The city’s 2018 budget raised the property tax rate by 1.25 mills to pay for phase one of the police headquarters. The tax increase will cost the owner of a $175,000 home an additional $25 annually in city property taxes. The multi-phase, multi-year plan will create a law enforcement campus that would allow city police to potentially co-locate with the Douglas County Sheriff’s Office to save costs.

Previous direction from the City Commission was for the city to review sites it already owned, and 17 such sites were reviewed before the city arrived at the two finalists.

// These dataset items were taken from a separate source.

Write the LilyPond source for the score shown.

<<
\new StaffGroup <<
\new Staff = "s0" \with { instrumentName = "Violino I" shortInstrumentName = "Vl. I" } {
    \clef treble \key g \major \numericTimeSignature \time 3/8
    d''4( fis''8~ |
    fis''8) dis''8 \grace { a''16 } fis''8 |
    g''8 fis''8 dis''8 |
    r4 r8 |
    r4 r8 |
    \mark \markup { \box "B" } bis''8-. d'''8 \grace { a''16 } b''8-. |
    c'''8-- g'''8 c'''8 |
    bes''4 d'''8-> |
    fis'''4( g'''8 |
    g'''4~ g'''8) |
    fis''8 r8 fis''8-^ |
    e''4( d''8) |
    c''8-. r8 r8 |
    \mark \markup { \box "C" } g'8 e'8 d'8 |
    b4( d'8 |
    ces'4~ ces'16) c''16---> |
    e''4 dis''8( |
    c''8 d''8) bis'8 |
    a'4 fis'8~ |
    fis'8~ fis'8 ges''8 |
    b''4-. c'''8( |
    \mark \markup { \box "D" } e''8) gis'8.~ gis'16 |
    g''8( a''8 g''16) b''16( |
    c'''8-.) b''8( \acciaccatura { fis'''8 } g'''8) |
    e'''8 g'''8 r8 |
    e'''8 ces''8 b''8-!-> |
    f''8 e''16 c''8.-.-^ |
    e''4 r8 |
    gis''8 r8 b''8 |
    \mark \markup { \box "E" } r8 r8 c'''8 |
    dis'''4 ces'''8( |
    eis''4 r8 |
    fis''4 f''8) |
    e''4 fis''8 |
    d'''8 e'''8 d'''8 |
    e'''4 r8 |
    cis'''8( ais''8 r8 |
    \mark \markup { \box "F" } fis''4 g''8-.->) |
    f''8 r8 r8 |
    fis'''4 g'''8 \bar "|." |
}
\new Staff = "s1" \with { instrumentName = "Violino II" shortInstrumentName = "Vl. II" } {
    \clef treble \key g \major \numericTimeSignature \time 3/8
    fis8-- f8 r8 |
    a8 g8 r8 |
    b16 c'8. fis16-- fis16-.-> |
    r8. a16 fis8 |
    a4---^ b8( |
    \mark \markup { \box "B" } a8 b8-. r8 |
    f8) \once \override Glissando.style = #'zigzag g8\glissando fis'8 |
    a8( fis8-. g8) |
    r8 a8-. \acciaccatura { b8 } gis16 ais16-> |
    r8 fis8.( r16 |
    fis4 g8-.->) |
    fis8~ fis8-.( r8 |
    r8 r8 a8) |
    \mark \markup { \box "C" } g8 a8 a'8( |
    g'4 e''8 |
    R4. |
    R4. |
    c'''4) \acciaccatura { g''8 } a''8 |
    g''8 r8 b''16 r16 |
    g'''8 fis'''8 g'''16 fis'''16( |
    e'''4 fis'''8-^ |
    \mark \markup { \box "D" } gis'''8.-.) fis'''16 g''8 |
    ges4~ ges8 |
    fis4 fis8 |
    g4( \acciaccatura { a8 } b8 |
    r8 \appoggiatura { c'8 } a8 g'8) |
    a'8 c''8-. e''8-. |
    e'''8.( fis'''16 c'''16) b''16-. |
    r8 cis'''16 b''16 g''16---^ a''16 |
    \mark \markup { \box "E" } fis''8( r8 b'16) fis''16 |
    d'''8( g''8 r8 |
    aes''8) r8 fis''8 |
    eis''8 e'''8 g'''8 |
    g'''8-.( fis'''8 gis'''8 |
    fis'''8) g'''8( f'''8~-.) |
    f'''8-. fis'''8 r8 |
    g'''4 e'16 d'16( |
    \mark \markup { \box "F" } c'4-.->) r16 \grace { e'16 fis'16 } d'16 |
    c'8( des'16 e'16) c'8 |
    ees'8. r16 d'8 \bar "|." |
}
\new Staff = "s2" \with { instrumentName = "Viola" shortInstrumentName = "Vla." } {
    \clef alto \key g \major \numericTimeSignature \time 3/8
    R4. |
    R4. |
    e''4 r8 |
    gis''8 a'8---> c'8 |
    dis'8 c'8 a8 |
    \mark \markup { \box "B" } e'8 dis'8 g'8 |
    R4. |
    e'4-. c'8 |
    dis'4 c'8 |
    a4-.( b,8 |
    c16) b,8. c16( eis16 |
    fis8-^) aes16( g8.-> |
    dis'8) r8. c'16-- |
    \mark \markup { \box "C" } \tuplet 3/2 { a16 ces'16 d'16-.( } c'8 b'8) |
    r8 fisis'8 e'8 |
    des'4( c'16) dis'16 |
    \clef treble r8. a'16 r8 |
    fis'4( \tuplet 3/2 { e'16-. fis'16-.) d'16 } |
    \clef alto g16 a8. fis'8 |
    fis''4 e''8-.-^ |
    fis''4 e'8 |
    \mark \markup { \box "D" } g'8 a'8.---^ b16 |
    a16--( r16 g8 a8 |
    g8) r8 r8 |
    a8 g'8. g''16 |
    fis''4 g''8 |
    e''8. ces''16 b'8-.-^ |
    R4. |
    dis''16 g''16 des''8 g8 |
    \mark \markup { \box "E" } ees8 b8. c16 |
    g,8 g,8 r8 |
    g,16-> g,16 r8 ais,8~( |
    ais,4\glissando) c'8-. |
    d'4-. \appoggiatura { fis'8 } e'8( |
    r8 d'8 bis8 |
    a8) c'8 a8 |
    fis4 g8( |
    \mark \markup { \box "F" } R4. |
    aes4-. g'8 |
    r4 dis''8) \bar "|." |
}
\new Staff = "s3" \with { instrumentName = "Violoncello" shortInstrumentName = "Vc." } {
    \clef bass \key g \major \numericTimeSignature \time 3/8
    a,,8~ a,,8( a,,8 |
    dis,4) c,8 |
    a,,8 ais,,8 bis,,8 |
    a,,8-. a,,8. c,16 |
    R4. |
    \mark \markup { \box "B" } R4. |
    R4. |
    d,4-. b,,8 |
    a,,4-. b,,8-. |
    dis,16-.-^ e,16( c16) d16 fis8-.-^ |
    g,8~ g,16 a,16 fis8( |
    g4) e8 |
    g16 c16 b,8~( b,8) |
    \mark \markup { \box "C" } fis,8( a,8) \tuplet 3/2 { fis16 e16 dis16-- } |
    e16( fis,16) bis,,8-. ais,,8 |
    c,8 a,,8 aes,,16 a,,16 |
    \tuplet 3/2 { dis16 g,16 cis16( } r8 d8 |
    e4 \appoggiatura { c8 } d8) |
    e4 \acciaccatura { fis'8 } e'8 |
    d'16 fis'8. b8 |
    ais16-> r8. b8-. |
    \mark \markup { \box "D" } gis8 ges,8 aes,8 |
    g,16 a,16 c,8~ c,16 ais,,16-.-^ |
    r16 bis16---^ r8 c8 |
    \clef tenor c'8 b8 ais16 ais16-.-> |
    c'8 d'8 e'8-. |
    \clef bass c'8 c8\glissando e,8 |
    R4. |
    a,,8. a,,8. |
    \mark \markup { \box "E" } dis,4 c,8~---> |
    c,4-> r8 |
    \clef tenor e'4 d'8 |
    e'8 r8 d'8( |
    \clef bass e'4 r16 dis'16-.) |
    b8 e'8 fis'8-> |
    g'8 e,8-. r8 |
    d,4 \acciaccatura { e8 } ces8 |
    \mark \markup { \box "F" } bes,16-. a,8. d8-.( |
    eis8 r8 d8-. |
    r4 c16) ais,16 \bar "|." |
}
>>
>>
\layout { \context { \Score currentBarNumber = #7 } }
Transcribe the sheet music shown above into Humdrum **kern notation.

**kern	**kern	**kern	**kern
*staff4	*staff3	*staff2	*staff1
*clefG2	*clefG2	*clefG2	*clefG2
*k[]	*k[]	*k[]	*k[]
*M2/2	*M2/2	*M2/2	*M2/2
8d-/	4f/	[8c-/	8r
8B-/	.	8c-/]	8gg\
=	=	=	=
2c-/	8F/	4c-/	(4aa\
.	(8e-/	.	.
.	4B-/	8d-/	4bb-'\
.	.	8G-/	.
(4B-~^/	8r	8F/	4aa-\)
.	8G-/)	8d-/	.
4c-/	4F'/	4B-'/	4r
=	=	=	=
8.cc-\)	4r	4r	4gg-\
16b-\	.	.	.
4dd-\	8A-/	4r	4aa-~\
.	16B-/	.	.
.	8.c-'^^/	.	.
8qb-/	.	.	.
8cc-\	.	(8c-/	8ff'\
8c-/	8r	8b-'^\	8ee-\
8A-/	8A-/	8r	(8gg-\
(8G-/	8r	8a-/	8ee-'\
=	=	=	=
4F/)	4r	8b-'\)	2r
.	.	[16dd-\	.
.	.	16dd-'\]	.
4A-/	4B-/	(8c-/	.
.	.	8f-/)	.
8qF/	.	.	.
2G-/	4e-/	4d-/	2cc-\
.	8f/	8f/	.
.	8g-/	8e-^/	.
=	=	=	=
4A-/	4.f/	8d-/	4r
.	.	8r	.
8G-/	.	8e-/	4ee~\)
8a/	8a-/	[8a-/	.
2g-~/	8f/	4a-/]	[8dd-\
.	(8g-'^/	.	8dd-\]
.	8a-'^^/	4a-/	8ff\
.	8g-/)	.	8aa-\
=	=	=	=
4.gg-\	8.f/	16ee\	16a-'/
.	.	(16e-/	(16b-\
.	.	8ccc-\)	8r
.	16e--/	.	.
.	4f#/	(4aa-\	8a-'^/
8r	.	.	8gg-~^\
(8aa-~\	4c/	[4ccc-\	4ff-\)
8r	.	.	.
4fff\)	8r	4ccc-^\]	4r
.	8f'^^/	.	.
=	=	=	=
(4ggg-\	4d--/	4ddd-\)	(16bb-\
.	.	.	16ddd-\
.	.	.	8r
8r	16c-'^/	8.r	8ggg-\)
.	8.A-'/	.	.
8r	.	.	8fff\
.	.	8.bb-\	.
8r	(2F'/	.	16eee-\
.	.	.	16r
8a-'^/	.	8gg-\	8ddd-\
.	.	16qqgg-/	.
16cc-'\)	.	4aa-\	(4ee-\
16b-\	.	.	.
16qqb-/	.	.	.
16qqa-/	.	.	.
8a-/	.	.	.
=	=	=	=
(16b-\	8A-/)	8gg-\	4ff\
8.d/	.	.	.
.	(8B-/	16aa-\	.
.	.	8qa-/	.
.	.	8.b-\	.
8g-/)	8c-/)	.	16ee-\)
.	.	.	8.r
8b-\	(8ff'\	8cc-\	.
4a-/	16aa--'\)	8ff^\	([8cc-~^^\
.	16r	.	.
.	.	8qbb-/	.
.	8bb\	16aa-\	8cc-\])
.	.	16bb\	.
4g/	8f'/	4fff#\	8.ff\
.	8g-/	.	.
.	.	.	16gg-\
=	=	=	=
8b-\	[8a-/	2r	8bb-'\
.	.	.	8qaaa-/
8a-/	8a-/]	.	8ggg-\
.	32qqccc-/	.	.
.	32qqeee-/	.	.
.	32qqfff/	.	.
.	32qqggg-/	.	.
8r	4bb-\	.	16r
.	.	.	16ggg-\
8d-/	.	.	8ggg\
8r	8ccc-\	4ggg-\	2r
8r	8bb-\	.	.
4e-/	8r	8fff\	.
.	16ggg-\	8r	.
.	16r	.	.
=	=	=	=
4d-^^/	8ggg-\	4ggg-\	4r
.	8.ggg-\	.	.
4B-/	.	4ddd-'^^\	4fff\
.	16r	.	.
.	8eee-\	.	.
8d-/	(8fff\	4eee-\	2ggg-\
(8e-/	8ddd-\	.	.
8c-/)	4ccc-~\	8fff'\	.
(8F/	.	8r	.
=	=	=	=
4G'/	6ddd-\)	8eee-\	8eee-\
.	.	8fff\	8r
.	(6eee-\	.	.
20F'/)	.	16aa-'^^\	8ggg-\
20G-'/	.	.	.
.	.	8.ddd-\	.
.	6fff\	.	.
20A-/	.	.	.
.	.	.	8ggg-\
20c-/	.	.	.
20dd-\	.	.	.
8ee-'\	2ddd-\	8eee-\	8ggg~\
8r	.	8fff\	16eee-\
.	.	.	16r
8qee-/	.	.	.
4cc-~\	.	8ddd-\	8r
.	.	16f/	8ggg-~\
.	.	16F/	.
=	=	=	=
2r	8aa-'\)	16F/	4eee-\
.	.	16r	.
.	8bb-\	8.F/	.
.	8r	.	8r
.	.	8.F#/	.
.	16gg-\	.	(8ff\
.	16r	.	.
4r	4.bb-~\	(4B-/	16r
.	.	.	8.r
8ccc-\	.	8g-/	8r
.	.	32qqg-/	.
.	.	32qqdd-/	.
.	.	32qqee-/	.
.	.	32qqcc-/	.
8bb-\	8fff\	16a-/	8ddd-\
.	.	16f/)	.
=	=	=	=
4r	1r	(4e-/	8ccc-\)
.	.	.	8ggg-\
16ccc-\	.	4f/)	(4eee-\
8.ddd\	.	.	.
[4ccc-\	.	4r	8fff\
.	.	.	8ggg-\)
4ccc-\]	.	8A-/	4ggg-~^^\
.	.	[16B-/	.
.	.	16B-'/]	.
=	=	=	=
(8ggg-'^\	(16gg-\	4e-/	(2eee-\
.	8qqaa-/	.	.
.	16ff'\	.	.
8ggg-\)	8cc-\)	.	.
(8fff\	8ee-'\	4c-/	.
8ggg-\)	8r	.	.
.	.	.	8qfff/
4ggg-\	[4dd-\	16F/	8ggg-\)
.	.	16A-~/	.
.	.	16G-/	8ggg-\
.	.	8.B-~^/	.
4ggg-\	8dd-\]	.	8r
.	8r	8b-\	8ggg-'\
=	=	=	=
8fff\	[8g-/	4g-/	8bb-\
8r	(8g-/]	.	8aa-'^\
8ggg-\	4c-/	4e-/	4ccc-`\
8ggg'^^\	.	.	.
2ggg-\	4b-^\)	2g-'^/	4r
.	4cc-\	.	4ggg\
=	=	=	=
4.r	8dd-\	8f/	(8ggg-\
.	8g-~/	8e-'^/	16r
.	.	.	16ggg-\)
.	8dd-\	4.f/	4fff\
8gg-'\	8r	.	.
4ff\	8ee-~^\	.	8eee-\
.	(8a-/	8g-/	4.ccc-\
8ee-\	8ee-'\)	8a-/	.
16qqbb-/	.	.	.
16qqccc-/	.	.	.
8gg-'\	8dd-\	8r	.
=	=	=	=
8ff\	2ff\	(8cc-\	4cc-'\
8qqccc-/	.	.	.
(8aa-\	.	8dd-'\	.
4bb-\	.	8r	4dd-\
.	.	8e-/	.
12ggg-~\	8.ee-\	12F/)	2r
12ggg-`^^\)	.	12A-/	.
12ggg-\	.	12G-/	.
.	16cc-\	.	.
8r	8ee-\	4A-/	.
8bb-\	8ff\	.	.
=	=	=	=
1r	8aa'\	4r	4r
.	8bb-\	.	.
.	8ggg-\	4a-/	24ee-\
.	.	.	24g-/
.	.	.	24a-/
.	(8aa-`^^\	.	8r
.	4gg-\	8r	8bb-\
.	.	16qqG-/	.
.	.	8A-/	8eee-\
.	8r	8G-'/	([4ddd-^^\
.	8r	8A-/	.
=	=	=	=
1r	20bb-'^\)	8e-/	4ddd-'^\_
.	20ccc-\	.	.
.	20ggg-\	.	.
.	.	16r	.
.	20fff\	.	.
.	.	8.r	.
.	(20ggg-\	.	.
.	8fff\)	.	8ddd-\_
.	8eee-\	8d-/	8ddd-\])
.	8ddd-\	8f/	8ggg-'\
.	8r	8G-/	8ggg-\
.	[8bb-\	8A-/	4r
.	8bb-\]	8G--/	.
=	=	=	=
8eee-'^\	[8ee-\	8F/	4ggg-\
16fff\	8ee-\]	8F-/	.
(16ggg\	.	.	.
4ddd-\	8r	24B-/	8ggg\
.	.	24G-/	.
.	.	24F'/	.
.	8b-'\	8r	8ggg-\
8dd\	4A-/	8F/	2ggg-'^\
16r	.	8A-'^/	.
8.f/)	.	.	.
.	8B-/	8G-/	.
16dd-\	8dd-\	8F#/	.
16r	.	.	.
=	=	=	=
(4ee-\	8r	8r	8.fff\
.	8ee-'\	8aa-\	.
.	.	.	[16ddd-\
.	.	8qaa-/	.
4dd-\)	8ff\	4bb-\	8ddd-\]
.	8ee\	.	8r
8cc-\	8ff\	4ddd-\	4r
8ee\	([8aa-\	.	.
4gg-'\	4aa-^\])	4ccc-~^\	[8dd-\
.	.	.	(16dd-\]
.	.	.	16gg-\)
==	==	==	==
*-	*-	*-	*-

A memo to the City Commission also states that although the Overland Drive site is not centrally located, the Planning and Development Services Department believes the more immediate and future growth in the city will occur west of the site, so it would become more centralized as time goes on.

Because the headquarters will be built in phases with no definite timeline of when the next phase will occur, Brixius said it is also important that the headquarters be close to the police department’s Investigations and Training Center, 4820 Bob Billings Parkway.

“I think that this allows for a bridge for however long that time is where the department can still communicate effectively and are able to visit with one another quickly if need be,” Brixius said.

Another factor cited in the decision is that using the VenturePark site for the police headquarters would remove the possibility of industrial or economic development on that acreage, according to the memo.

As part of the City Commission’s meeting Tuesday, commissioners will decide whether to designate 16 acres of the 29-acre site at Overland Drive for the police headquarters. The commission will also vote on whether to allow the city to use alternate construction contractor selection methods that would not include a bidding process.

The City Commission will convene at 5:45 p.m. Tuesday at City Hall, 6 E. Sixth St.

Contractor selection methods

City commissioners will consider a new policy that would make it easier for big projects like a police headquarters to be built without going through the city’s normal bidding process.

The city has historically used a Design-Bid-Build method for construction projects, in which the city first hires architects to come up with a design and then conducts a bidding process for the project. City staff is recommending that the city consider alternatives methods on future projects. Those include the Design-Build method, where a designer and contractor team are selected at the beginning of the process based on qualifications and a price set instead of opening the project for bids.

The staff recommendation states that such methods increase collaboration by involving the contractor early during the project design phase and can decrease costs and project timelines. The City Commission will vote on a new ordinance that would allow the governing body to authorize processes like Design-Build instead of the current Design-Bid-Build if it was “in the public interest.”

Tuesday’s action, however, would not automatically exempt the police headquarters project from the normal bidding process. City commissioners at a later date would have to decide whether to use the traditional bid process or an alternative method.